_ACTION ITEM_
Only the lines from the first line of the records through the line containing "Team Sweden, НЕФКО" belong in the answer. Copy them exactly.

Items from a data source
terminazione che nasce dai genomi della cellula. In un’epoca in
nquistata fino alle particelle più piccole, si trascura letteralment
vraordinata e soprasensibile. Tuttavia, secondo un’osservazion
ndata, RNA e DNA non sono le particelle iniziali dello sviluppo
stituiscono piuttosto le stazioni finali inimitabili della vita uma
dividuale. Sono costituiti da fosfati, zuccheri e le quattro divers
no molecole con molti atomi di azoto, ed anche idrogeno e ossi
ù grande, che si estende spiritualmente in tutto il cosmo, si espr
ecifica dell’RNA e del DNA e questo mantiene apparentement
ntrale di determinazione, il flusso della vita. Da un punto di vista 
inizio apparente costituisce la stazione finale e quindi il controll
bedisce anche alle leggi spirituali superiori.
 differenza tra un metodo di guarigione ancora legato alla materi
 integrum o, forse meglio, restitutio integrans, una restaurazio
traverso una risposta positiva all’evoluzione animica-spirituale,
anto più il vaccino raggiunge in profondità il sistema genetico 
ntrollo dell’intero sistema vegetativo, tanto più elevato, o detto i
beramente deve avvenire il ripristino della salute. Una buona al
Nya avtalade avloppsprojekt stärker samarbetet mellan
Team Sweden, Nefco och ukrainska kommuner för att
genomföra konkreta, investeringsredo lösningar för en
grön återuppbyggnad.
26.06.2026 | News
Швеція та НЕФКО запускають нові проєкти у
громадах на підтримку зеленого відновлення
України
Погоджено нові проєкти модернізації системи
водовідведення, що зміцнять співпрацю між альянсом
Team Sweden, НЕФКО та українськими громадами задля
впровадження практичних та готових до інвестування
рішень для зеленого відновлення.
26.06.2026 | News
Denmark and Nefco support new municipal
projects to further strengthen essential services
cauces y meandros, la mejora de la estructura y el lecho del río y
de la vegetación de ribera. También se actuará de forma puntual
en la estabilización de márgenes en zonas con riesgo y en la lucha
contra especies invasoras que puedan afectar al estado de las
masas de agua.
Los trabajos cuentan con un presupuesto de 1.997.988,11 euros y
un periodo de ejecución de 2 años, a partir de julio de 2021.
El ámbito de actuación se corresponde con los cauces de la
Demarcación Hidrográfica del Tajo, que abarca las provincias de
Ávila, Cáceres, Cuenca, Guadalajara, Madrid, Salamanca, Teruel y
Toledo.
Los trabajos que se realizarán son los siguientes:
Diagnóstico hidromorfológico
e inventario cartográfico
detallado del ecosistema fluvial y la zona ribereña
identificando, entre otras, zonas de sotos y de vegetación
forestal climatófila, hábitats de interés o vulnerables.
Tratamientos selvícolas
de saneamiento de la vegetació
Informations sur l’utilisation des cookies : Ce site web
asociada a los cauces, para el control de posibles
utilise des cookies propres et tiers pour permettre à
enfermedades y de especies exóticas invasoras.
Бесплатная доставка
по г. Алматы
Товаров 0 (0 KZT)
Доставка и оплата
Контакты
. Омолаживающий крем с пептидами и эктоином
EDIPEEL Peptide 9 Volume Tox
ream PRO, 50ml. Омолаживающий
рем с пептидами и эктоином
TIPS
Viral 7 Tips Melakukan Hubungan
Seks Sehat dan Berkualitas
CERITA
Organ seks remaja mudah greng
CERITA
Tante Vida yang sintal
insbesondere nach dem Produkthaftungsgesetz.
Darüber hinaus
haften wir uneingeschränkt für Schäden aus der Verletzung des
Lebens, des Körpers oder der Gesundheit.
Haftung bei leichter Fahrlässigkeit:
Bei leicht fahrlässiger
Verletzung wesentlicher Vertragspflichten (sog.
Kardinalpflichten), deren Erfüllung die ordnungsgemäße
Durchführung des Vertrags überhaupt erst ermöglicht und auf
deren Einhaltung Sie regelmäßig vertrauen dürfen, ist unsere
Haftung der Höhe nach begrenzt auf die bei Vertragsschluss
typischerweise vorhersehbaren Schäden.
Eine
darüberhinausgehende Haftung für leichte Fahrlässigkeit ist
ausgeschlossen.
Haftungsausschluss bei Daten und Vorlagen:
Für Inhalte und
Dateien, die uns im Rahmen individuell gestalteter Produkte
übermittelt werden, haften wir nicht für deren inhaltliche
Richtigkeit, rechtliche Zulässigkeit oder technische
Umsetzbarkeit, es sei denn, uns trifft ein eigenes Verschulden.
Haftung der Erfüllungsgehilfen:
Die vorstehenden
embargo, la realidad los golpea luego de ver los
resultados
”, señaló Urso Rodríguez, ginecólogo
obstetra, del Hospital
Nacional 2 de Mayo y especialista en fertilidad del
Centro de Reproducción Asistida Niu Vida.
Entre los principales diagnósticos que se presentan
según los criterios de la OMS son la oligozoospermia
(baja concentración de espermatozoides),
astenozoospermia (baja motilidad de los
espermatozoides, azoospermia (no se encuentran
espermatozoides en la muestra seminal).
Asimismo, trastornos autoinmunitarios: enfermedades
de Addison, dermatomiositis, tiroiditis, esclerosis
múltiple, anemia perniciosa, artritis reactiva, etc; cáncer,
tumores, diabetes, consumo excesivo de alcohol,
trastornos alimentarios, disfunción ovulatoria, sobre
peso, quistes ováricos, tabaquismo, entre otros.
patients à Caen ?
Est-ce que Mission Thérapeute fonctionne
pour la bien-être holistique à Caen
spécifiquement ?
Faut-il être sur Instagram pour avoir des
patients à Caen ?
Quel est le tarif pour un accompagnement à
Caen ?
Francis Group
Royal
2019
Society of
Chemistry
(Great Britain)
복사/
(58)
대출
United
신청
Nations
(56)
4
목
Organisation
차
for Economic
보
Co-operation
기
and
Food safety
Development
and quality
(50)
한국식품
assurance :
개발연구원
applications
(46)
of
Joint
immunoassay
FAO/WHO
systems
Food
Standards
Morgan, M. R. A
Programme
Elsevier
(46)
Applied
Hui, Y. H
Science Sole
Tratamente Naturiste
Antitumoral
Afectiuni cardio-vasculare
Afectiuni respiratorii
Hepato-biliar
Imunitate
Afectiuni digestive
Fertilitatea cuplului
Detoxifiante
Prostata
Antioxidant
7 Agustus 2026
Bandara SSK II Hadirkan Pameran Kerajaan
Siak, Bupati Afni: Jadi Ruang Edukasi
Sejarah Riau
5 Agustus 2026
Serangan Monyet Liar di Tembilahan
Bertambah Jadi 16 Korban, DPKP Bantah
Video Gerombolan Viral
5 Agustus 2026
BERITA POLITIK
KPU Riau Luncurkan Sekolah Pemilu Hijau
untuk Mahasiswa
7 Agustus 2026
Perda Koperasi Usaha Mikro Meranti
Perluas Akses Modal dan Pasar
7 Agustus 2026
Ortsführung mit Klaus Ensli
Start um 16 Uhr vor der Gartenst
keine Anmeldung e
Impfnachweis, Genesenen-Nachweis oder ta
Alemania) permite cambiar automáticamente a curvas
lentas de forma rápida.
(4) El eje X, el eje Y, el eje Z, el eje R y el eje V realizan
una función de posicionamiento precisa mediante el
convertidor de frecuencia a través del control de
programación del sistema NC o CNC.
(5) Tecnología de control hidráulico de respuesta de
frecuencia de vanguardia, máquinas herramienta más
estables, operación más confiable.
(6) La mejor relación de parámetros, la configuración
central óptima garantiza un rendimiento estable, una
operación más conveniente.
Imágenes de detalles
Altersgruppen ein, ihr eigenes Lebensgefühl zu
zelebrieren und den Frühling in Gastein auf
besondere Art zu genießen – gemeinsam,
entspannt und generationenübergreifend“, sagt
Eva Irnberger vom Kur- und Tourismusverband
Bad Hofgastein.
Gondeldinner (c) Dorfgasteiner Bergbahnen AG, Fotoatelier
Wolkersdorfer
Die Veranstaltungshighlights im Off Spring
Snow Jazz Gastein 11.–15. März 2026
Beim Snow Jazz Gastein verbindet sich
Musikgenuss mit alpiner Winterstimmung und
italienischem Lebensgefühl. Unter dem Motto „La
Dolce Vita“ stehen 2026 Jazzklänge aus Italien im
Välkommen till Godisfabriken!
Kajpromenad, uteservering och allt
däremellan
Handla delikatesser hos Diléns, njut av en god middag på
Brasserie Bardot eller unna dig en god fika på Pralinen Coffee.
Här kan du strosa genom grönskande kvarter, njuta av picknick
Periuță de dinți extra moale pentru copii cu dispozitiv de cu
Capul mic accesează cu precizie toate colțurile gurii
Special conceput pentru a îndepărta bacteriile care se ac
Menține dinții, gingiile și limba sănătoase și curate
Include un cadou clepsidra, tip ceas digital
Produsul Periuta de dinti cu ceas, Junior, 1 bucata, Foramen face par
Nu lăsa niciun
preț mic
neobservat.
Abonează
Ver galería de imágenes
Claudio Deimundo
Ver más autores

_FINISHED EXERCISE_
terminazione che nasce dai genomi della cellula. In un’epoca in
nquistata fino alle particelle più piccole, si trascura letteralment
vraordinata e soprasensibile. Tuttavia, secondo un’osservazion
ndata, RNA e DNA non sono le particelle iniziali dello sviluppo
stituiscono piuttosto le stazioni finali inimitabili della vita uma
dividuale. Sono costituiti da fosfati, zuccheri e le quattro divers
no molecole con molti atomi di azoto, ed anche idrogeno e ossi
ù grande, che si estende spiritualmente in tutto il cosmo, si espr
ecifica dell’RNA e del DNA e questo mantiene apparentement
ntrale di determinazione, il flusso della vita. Da un punto di vista 
inizio apparente costituisce la stazione finale e quindi il controll
bedisce anche alle leggi spirituali superiori.
 differenza tra un metodo di guarigione ancora legato alla materi
 integrum o, forse meglio, restitutio integrans, una restaurazio
traverso una risposta positiva all’evoluzione animica-spirituale,
anto più il vaccino raggiunge in profondità il sistema genetico 
ntrollo dell’intero sistema vegetativo, tanto più elevato, o detto i
beramente deve avvenire il ripristino della salute. Una buona al
Nya avtalade avloppsprojekt stärker samarbetet mellan
Team Sweden, Nefco och ukrainska kommuner för att
genomföra konkreta, investeringsredo lösningar för en
grön återuppbyggnad.
26.06.2026 | News
Швеція та НЕФКО запускають нові проєкти у
громадах на підтримку зеленого відновлення
України
Погоджено нові проєкти модернізації системи
водовідведення, що зміцнять співпрацю між альянсом
Team Sweden, НЕФКО та українськими громадами задля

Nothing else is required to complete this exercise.